Global Article 9 Campaign to Abolish War Launched in Japan
June 2, 2008
By Alice Slater *
CommonDreams.org
ARTICLE
9: JAPANESE CONSTITUTION: Aspiring sincerely to an international
peace based on justice and order, the Japanese people forever
renounce war as a sovereign right of the nation and the threat or use
of force as means of settling international disputes. (2) In
order to accomplish the aim of the preceding paragraph, land, sea,
and air forces, as well as other war potential, will never be
maintained. The right of belligerency of the state will not be
recognized.
After
World War II, the victorious allied powers, implementing a transition
to democracy in Japan, required Japan to forego any future aggressive
military action by including a provision in their new Constitution to
renounce war and the threat or use of force. But by 1950, following
the outbreak of the Korean War, when US General MacArthur ordered the
establishment of a 75,000-strong Japanese National Police Reserve
equipped with US Army surplus materials, numerous assaults have been
made on the integrity of Article 9. By 1990, Japan was ranked third
in military spending after the US and the Soviet Union, until 1996
when it was outspent by China and dropped to fourth place. Today,
the US-Japanese joint Theater Missile “Defense” which in reality
poses an “offensive” threat to China, as well as the US military
bases in Japan, and other US-Japanese military cooperation have
further undermined the spirit of Article 9. Presently, the Bush
Administration is creating an all out assault on the peace
constitution, pressuring the Japanese government to amend Article 9
in order to permit Japanese soldiers to serve in the wars of the
Empire, providing fresh cannon fodder for battles in Iraq and
Afghanistan and other imperial adventures yet undeclared.
===============
__QUESTIONS TO ANSWER__
1. Could you rewrite the Article 9 piece, beginning at the words "Global Article 9" and stopping after "recognized.", with "international disputes" changed to "international conflicts"?
2. How would this sentence from the Article 9 piece read in Spanish: "The right of belligerency of the state will not be recognized."

__COLLECTED MATERIAL__
===============
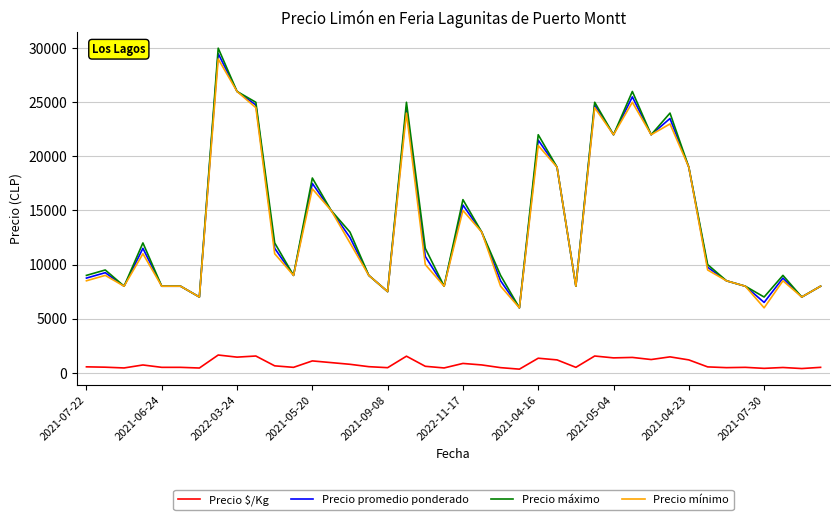

What is the greatest value displayed?

30000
===============
__OUTPUTS IN ORDER__
1.
Global Article 9 Campaign to Abolish War Launched in Japan
June 2, 2008
By Alice Slater *
CommonDreams.org
ARTICLE
9: JAPANESE CONSTITUTION: Aspiring sincerely to an international
peace based on justice and order, the Japanese people forever
renounce war as a sovereign right of the nation and the threat or use
of force as means of settling international conflicts. (2) In
order to accomplish the aim of the preceding paragraph, land, sea,
and air forces, as well as other war potential, will never be
maintained. The right of belligerency of the state will not be
recognized.

2. No se reconocerá el derecho de beligerancia del Estado.